NMF-mGPU
NMF-mGPU implements non-negative matrix factorization (NMF) on NVIDIA GPUs to accelerate extraction of interpretable components from high-dimensional biological datasets.
Key Features:
- Non-negative Matrix Factorization (NMF): Implements the NMF algorithm for extracting interpretable components from data matrices.
- CUDA acceleration: Executes computations using CUDA (Compute Unified Device Architecture) to perform GPU-based linear-algebra operations.
- Blockwise memory management: Manages limited on-board GPU memory by blockwise transferring large input matrices from system main memory to GPU memory.

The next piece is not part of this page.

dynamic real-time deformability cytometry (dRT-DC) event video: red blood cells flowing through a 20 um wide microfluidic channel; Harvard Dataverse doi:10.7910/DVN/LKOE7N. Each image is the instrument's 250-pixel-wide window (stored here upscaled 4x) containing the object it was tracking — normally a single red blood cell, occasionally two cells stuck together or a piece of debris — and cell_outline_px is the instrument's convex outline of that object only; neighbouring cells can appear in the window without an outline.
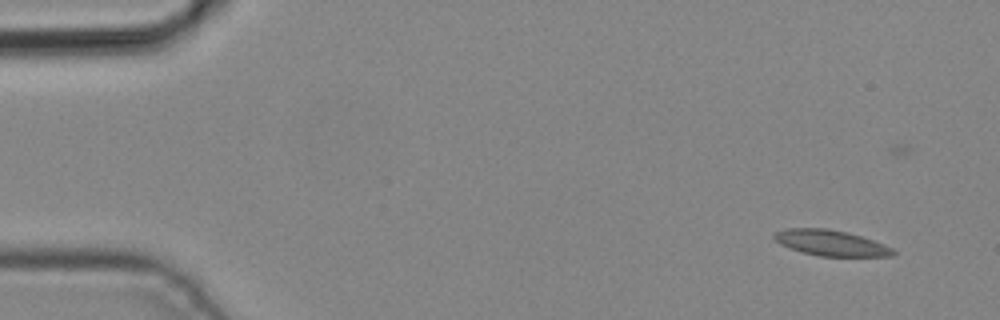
{"species": "common noctule bat (a hibernating species)", "species_latin": "Nyctalus noctula", "temperature_condition": "cold", "stored_images_in_passage": 5, "camera_frame_rate_fps": 3000, "um_per_image_px": 0.085, "animal": {"sex": "male", "body_mass_g": 19.2, "forearm_length_mm": 51.8}, "frame": {"image": 1, "passage_image": 2, "time_ms": 0.333, "image_size_px": [1000, 320], "cell_outline_px": [[896, 252], [892, 256], [820, 256], [804, 252], [780, 244], [772, 236], [776, 232], [788, 228], [828, 228], [848, 232], [884, 244], [892, 248]], "centroid_in_image_um": [70.64, 20.64], "position_along_channel_um": 14.4, "area_um2": 17.57}}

- Multi-GPU synchronization: Supports synchronization across multiple GPUs using MPI (Message Passing Interface) for parallel execution.

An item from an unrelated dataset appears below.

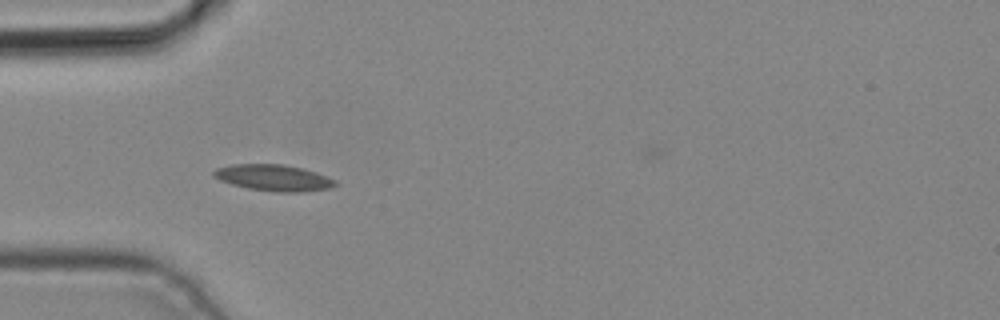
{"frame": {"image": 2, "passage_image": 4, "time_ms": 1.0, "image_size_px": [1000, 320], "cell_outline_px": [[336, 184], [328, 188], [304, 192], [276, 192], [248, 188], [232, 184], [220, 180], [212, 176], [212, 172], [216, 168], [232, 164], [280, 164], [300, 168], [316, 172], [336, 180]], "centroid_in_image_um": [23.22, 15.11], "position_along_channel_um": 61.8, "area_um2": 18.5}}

- CUDA architecture optimization: Optimized for various CUDA architectures to utilize different NVIDIA GPU generations.
- Performance scaling: Demonstrates approximately 120 times faster processing on a four-GPU setup compared to a single conventional processor and more than four times the speed of a standalone GPU device.
Scientific Applications:
- Dimensionality reduction: Extraction of interpretable components from high-dimensional biological datasets.
- Large-scale experimental data analysis: Processing of extensive biological experimental datasets to support downstream biological interpretation.
- High-performance bioinformatics computing: Accelerated matrix factorization for computationally intensive bioinformatics tasks.
Methodology:
Implements NMF via CUDA for GPU linear-algebra operations, performs blockwise transfers of large input matrices from system main memory to GPU memory, synchronizes multiple GPUs using MPI, and is optimized for various CUDA architectures.
Topics
Details
- Tool Type:
- command-line tool
- Operating Systems:
- Linux
- Programming Languages:
- C
- Added:
- 8/3/2017
- Last Updated:
- 11/25/2024
Operations
Publications
Mejía-Roa E, Tabas-Madrid D, Setoain J, García C, Tirado F, Pascual-Montano A. NMF-mGPU: non-negative matrix factorization on multi-GPU systems. BMC Bioinformatics. 2015;16(1). doi:10.1186/s12859-015-0485-4. PMID:25887585. PMCID:PMC4339678.